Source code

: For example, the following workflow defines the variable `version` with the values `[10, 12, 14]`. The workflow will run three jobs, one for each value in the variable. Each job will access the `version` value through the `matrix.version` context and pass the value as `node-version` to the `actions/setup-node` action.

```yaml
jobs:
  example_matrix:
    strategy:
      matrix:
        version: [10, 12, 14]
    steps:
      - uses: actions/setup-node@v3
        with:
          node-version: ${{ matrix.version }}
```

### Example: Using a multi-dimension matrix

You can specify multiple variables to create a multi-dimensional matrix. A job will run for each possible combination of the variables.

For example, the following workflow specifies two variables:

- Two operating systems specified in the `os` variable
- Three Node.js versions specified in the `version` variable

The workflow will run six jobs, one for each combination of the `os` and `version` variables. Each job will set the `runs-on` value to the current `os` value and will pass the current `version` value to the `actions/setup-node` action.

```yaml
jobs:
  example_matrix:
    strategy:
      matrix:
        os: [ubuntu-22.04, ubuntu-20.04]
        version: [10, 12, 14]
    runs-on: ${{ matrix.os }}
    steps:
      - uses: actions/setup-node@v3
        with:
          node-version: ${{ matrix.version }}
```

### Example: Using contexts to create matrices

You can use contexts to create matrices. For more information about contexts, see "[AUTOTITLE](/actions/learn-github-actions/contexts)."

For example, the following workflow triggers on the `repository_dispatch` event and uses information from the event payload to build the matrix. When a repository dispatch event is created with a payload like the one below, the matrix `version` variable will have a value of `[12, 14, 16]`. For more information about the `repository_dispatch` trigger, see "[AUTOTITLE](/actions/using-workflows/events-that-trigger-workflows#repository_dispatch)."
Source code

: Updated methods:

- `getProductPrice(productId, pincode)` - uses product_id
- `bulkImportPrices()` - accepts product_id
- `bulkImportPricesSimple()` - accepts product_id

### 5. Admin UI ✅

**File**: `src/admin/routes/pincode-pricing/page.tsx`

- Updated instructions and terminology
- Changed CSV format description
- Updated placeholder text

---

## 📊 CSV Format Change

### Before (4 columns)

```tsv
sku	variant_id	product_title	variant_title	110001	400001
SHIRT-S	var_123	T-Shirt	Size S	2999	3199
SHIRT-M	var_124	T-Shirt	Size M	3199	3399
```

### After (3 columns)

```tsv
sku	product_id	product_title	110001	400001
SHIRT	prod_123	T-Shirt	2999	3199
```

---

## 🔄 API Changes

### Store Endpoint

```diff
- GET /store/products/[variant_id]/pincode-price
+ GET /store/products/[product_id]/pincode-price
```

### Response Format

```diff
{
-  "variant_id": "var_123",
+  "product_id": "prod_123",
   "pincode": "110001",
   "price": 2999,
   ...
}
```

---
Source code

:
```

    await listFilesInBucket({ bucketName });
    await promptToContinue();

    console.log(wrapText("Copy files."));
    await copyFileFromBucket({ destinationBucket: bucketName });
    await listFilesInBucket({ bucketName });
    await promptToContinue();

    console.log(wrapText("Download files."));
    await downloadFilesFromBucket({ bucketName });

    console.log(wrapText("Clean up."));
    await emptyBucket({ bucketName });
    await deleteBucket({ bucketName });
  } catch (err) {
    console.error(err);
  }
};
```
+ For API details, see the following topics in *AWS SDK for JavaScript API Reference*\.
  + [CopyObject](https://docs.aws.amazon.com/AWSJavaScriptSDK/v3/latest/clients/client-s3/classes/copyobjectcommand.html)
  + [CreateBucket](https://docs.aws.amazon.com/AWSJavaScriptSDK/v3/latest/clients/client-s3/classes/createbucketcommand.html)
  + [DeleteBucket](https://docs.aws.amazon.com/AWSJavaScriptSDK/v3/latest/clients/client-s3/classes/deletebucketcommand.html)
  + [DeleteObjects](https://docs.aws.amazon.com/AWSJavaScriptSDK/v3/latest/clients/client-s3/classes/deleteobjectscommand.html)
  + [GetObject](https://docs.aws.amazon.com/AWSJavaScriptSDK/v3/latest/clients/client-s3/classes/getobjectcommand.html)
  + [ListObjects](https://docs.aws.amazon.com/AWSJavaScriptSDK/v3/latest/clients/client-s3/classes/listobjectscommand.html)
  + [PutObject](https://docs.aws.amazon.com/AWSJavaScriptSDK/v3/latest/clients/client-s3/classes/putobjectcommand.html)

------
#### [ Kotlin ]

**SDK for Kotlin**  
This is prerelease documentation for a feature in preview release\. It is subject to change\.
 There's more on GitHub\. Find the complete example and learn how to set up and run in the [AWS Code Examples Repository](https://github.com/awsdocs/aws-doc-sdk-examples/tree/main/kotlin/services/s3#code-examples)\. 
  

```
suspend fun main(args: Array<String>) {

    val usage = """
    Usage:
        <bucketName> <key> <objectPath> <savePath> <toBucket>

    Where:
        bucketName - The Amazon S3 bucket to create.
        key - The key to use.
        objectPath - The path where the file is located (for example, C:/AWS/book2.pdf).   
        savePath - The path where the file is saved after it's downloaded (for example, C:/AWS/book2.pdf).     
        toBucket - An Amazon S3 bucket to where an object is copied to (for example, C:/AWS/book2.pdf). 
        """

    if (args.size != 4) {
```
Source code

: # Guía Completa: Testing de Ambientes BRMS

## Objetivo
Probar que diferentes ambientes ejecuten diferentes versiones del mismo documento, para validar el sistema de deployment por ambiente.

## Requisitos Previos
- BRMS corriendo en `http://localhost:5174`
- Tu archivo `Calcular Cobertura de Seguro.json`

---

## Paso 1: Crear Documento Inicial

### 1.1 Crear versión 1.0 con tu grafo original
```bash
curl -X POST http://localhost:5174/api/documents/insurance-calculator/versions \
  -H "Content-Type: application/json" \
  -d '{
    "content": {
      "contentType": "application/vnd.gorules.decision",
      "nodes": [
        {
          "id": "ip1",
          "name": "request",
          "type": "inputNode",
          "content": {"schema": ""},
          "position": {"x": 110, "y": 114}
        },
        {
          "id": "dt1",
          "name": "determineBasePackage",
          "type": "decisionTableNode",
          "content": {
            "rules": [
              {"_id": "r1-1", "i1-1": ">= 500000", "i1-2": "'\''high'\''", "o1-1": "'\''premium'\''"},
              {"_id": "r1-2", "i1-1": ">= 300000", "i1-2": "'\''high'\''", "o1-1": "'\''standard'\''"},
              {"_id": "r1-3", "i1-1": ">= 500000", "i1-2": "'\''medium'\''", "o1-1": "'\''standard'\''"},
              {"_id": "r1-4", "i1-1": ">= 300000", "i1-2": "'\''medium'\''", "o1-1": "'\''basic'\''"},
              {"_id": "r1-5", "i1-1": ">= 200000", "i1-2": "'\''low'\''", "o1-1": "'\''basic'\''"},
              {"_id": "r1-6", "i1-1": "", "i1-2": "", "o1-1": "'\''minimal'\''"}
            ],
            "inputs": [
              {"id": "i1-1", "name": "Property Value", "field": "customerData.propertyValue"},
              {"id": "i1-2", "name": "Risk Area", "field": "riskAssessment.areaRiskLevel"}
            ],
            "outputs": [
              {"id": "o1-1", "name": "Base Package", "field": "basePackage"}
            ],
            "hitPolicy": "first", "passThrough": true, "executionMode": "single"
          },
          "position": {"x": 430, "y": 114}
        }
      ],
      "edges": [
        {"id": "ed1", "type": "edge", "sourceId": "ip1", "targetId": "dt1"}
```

────

> Instructions to follow
Lines from the entries that contain the string "high" must be found and copied.

> Response area
              {"_id": "r1-1", "i1-1": ">= 500000", "i1-2": "'\''high'\''", "o1-1": "'\''premium'\''"},
              {"_id": "r1-2", "i1-1": ">= 300000", "i1-2": "'\''high'\''", "o1-1": "'\''standard'\''"},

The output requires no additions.